**RECORDS FOR PROCESSING**

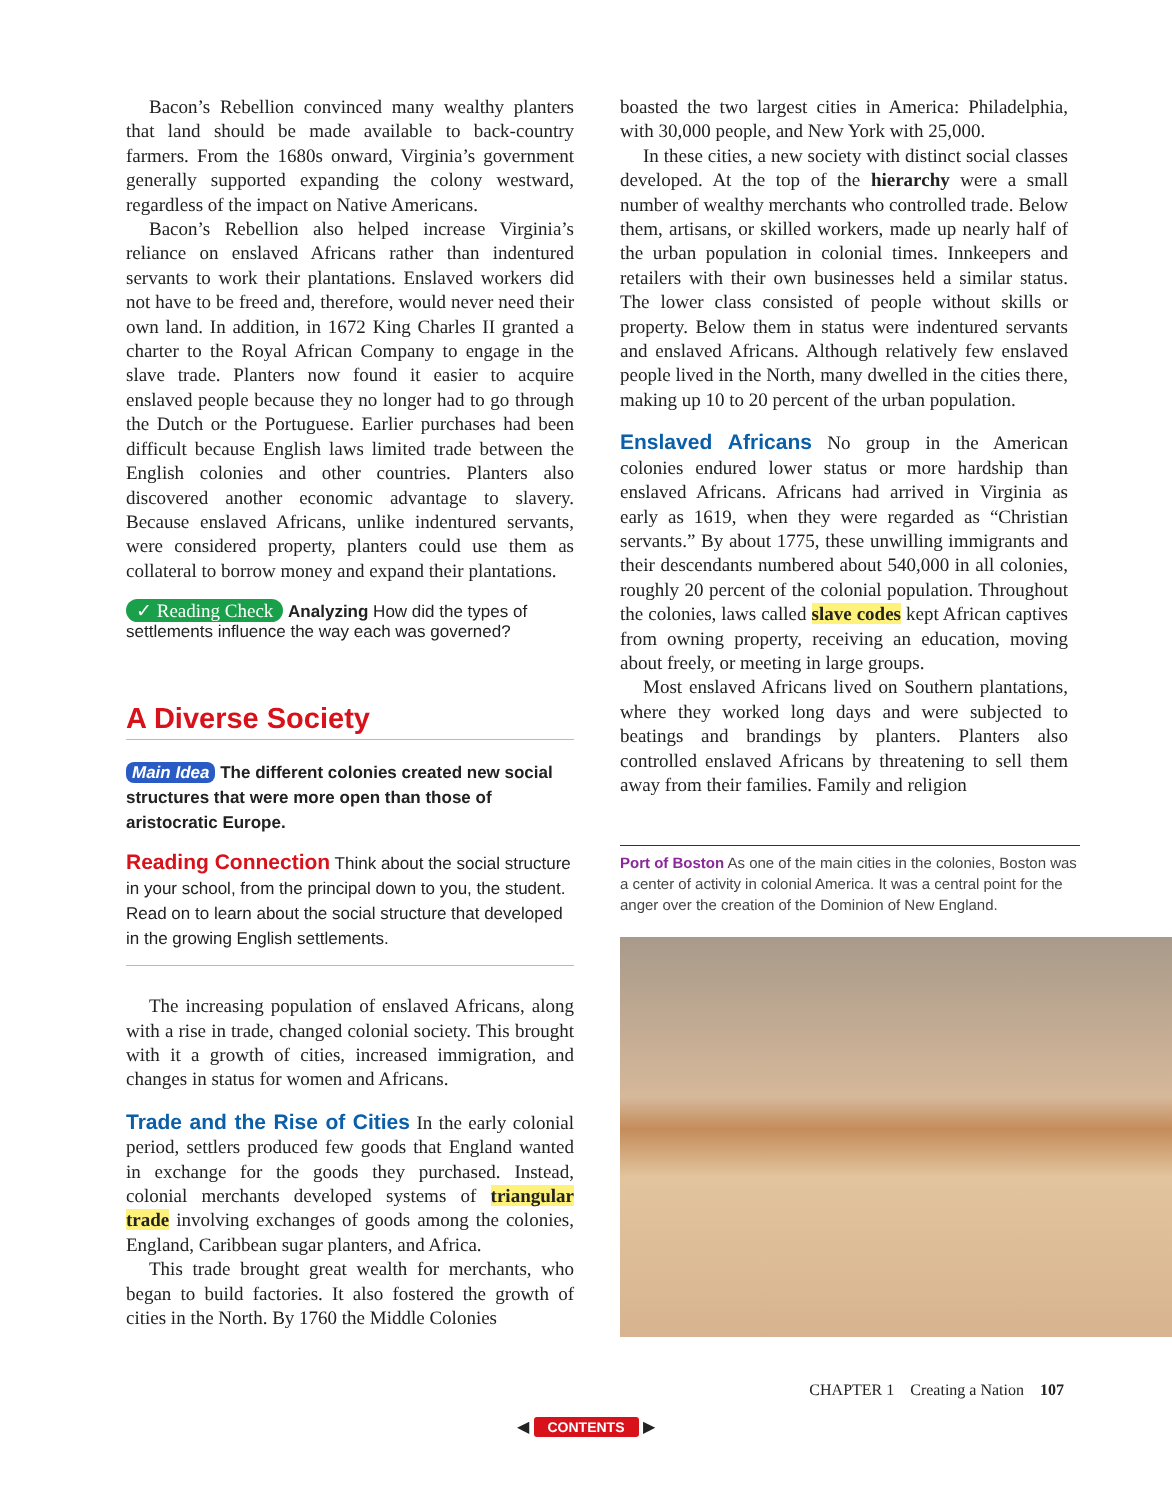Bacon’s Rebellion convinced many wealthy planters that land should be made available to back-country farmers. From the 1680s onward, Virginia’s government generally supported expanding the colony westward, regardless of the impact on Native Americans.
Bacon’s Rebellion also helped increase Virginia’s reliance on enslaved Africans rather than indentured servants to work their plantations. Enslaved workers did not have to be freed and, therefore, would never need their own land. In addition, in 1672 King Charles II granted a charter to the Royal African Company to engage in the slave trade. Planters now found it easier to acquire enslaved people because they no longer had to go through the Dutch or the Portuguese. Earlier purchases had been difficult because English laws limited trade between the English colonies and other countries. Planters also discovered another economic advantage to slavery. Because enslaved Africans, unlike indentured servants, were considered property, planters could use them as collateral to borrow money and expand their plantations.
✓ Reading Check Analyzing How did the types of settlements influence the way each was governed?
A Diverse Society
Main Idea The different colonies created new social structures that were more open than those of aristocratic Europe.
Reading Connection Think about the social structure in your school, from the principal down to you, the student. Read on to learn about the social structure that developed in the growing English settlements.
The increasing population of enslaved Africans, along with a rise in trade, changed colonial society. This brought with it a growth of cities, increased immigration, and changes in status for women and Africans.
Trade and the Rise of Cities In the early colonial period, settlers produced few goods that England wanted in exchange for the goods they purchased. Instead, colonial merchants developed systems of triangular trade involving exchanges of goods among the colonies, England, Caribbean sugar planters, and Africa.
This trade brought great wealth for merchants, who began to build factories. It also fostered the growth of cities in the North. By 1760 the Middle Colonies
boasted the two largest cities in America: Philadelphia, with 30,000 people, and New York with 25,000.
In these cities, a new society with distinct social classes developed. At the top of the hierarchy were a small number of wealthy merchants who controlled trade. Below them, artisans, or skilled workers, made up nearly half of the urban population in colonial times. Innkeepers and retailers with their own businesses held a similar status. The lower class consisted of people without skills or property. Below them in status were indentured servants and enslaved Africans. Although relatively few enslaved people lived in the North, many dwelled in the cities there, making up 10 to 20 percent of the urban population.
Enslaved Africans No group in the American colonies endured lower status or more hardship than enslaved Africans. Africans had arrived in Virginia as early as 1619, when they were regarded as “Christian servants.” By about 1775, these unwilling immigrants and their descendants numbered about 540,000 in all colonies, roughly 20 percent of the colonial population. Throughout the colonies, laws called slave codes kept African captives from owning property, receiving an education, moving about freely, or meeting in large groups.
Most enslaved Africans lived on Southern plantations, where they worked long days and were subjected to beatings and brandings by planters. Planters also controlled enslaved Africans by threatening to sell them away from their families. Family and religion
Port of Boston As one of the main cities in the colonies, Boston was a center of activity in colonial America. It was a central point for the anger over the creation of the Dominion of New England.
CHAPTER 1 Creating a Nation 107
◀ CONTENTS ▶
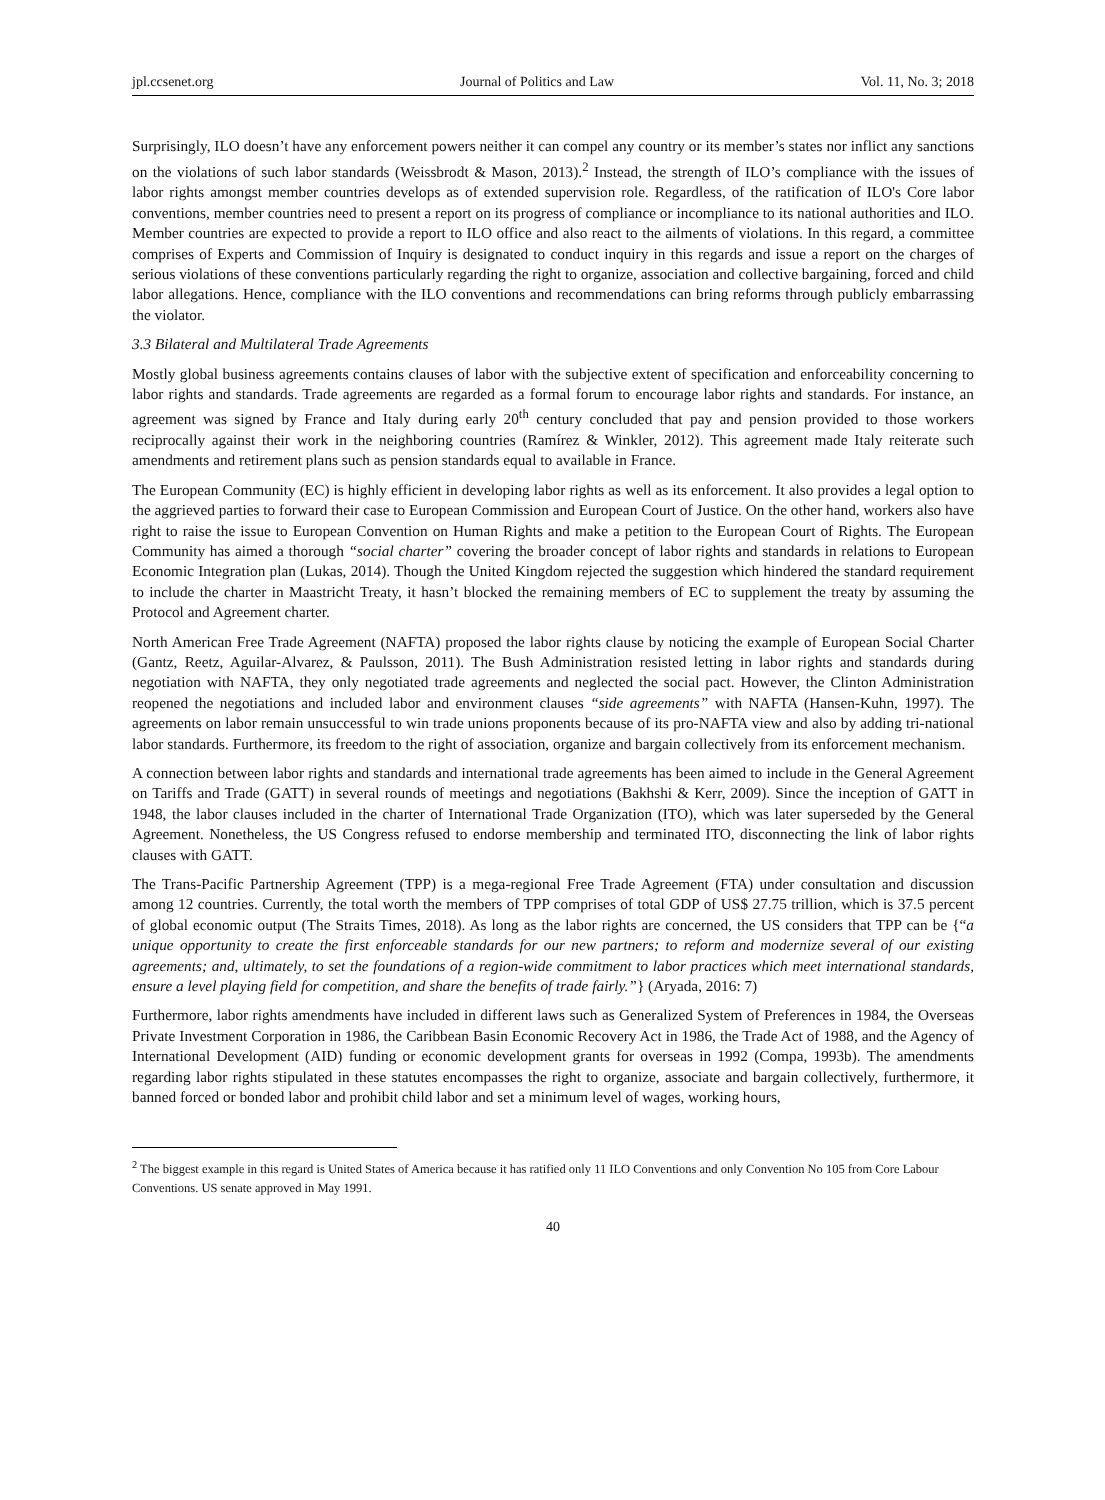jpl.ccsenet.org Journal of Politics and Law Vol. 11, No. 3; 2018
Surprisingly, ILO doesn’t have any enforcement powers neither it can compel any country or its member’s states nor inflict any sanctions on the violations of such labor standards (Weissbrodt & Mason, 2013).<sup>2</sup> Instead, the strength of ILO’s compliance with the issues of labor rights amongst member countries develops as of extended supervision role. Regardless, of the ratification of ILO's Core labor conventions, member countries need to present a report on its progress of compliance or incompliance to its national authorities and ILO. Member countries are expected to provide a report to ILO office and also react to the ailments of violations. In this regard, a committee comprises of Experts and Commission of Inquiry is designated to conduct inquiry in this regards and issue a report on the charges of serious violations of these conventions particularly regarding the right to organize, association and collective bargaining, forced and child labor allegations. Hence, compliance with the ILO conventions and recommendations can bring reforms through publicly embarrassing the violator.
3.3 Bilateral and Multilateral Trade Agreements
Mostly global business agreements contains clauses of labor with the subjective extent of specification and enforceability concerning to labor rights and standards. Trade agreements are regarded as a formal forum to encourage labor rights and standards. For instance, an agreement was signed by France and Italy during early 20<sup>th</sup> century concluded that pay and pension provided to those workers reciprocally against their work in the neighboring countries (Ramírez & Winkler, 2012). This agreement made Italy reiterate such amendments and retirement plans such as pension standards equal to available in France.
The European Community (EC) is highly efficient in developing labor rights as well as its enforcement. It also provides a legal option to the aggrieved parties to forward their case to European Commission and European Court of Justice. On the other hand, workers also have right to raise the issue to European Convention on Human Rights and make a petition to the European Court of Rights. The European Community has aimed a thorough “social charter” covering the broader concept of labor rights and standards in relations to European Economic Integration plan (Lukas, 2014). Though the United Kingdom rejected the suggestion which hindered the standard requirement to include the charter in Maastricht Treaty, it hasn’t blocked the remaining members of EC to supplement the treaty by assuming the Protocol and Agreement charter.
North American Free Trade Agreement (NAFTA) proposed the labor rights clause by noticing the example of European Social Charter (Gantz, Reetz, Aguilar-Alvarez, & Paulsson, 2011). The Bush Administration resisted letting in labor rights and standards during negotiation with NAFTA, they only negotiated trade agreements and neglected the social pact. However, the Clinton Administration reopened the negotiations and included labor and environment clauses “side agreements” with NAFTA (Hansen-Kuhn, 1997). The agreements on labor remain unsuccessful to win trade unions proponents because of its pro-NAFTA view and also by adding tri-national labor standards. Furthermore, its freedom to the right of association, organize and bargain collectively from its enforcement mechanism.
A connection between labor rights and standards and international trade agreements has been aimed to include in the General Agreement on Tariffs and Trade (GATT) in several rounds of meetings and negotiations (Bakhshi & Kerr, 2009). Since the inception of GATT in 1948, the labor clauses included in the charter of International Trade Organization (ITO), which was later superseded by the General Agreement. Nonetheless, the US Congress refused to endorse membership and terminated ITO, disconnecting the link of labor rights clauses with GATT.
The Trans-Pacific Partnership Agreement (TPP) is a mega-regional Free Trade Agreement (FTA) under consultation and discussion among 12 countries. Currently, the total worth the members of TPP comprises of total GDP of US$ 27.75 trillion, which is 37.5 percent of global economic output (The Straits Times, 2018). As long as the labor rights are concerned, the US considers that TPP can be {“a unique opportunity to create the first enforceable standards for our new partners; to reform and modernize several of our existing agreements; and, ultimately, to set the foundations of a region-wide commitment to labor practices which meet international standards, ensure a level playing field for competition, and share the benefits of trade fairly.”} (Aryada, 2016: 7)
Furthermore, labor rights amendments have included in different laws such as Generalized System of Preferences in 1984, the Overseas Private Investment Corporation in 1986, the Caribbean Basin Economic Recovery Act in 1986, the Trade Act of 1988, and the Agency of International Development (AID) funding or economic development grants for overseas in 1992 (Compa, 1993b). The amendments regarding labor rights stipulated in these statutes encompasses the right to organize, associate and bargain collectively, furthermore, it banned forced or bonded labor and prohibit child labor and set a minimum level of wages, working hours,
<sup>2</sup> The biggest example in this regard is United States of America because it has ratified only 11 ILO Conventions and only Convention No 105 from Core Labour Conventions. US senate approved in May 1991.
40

...

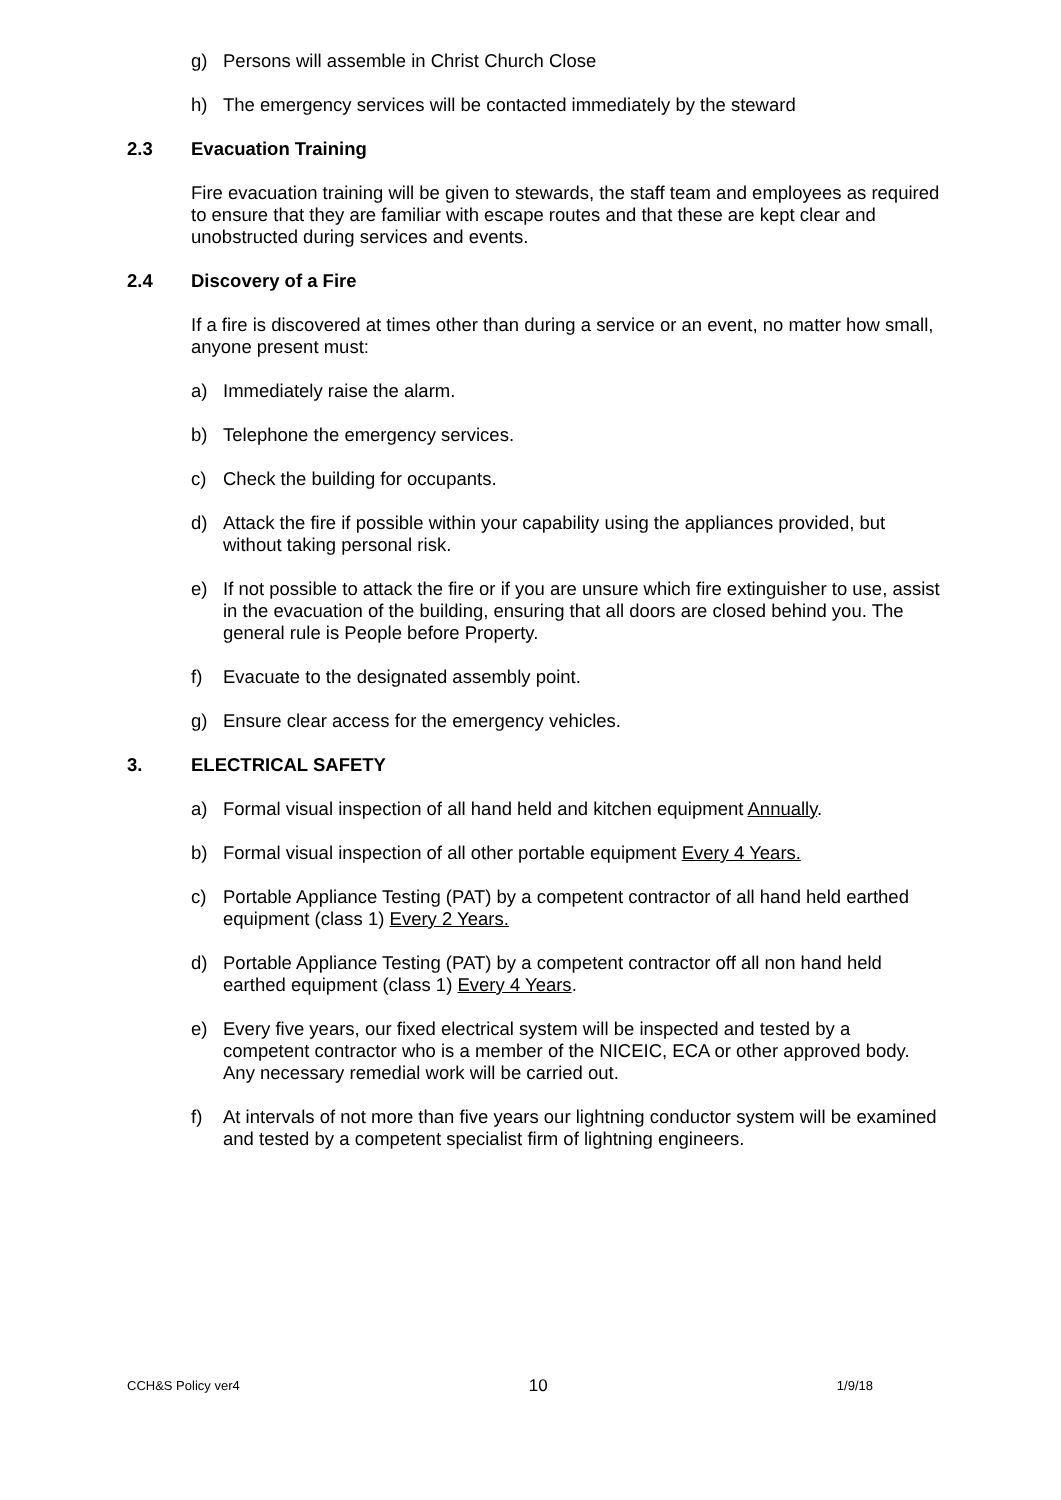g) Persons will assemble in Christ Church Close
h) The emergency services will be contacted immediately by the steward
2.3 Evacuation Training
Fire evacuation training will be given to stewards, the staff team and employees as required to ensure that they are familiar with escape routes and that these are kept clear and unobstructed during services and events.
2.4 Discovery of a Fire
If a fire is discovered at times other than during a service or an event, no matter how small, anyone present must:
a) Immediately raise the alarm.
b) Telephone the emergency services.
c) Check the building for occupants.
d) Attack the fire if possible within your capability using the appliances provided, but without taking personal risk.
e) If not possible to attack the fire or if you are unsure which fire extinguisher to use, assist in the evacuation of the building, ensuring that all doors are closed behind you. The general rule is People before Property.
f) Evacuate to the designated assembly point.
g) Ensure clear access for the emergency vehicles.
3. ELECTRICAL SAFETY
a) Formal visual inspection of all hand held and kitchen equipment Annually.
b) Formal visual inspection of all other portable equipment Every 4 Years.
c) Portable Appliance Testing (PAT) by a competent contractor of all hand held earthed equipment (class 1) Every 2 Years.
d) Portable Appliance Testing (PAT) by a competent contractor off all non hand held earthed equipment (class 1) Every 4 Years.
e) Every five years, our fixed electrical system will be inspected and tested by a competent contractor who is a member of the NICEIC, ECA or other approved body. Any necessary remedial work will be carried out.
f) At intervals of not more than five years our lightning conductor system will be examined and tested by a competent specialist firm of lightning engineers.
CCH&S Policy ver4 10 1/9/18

* * *

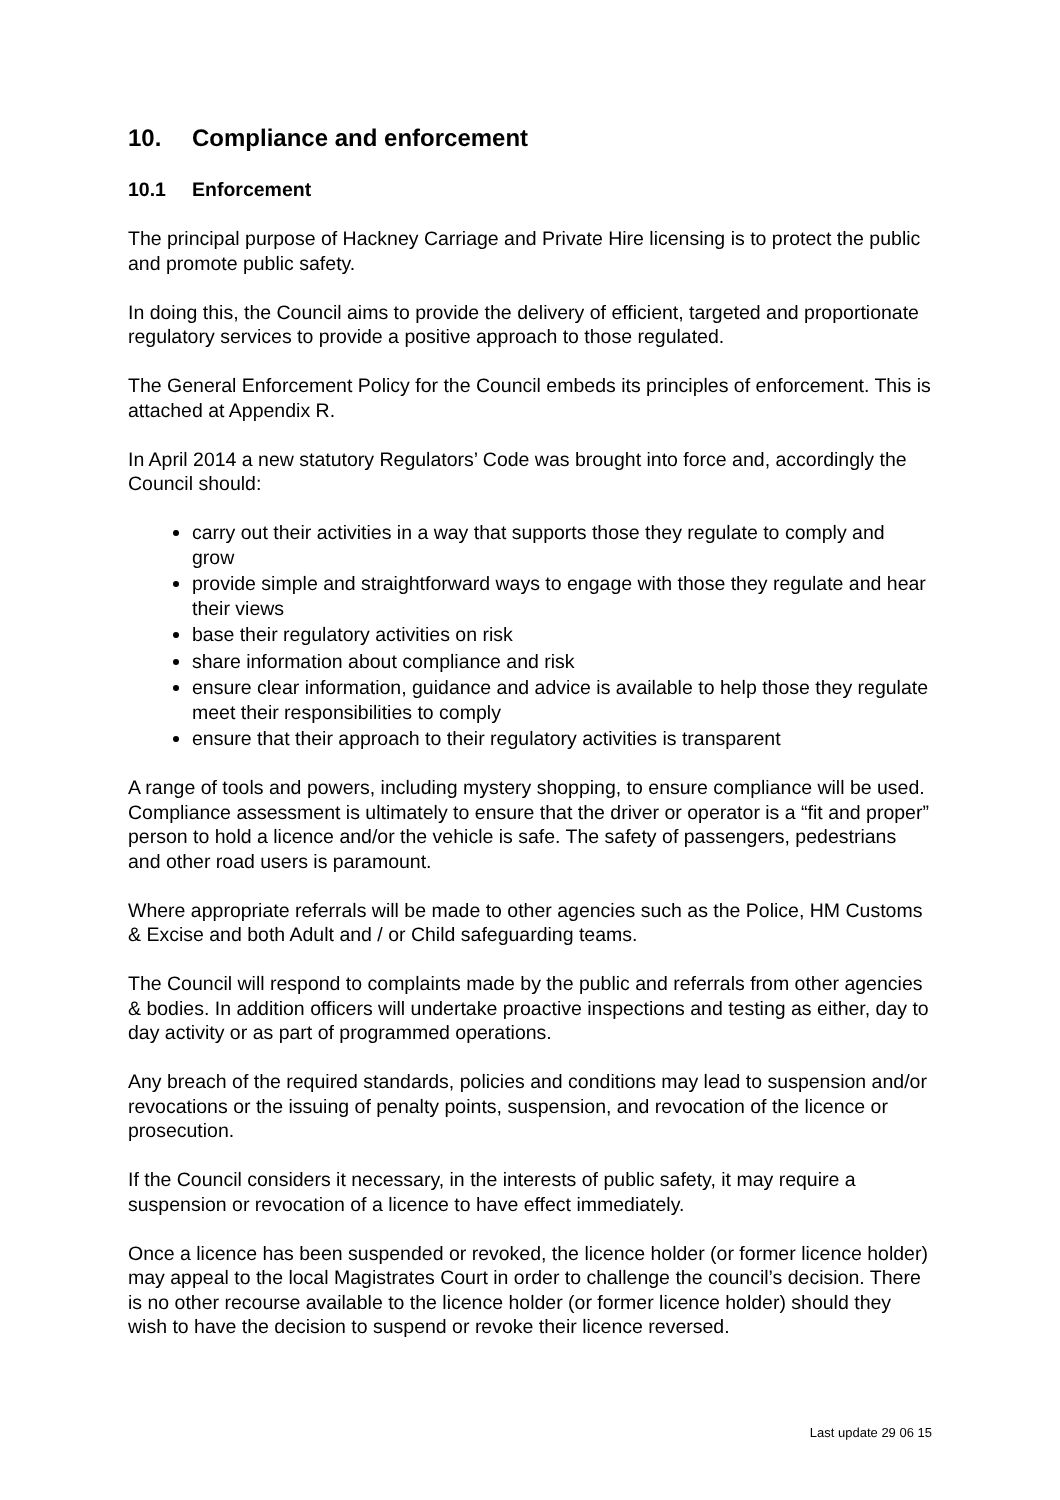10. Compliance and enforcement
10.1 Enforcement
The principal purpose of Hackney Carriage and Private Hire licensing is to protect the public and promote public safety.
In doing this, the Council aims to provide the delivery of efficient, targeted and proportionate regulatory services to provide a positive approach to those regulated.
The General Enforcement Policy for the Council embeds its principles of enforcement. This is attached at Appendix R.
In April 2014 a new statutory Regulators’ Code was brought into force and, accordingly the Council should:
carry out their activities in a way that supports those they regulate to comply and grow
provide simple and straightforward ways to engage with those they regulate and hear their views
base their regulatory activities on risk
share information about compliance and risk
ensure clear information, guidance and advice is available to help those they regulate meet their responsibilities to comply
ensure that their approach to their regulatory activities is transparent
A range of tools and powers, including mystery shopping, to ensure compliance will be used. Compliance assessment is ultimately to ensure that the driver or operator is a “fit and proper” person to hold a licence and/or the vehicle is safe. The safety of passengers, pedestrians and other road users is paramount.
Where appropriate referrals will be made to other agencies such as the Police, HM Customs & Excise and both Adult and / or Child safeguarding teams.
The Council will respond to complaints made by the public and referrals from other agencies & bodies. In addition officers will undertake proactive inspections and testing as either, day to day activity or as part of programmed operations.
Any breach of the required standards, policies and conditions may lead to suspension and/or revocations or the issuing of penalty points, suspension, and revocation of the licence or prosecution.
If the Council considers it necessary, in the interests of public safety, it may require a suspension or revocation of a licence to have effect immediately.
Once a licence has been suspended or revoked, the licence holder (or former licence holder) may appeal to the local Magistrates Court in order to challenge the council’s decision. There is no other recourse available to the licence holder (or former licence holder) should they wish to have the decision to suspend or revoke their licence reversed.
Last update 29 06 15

**TASK DETAILS**
For each line of the entries that contains the word "emergency", make a copy.

**SOLUTION TO THIS PROBLEM**
h) The emergency services will be contacted immediately by the steward
b) Telephone the emergency services.
g) Ensure clear access for the emergency vehicles.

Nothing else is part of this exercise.